Instructions to follow:
Using the listing below, select the lines with the word "krnstack" and copy them.

Data provided:
+ + +

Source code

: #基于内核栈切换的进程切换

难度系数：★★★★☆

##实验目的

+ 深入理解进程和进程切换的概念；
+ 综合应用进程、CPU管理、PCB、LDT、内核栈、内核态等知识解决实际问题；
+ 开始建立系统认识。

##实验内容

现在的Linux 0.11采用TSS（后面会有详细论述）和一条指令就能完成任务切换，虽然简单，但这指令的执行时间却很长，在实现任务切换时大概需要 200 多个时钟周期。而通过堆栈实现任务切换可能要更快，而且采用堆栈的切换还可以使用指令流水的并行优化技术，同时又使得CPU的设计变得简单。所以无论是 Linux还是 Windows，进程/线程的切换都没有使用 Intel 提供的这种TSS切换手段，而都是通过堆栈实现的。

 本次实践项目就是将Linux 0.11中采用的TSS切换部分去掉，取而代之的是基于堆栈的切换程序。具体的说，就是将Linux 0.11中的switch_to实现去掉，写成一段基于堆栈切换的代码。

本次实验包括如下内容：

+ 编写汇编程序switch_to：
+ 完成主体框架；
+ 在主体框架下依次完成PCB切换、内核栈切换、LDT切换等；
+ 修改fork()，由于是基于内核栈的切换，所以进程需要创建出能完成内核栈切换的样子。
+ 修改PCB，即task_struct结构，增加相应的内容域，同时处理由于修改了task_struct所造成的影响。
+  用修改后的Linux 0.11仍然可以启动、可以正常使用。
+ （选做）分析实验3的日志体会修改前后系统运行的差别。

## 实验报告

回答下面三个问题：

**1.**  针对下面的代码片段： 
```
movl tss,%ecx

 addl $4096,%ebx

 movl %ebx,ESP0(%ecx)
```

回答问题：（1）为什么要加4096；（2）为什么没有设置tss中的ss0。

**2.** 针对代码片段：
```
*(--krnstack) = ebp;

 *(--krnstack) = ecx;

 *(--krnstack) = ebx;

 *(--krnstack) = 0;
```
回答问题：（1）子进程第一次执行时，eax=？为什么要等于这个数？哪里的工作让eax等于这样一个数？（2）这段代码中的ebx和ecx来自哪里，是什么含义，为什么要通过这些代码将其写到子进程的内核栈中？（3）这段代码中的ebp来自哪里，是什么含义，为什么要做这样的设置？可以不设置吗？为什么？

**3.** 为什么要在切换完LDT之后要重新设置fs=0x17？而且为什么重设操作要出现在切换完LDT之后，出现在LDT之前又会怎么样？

+ + +

Task output:
*(--krnstack) = ebp;
 *(--krnstack) = ecx;
 *(--krnstack) = ebx;
 *(--krnstack) = 0;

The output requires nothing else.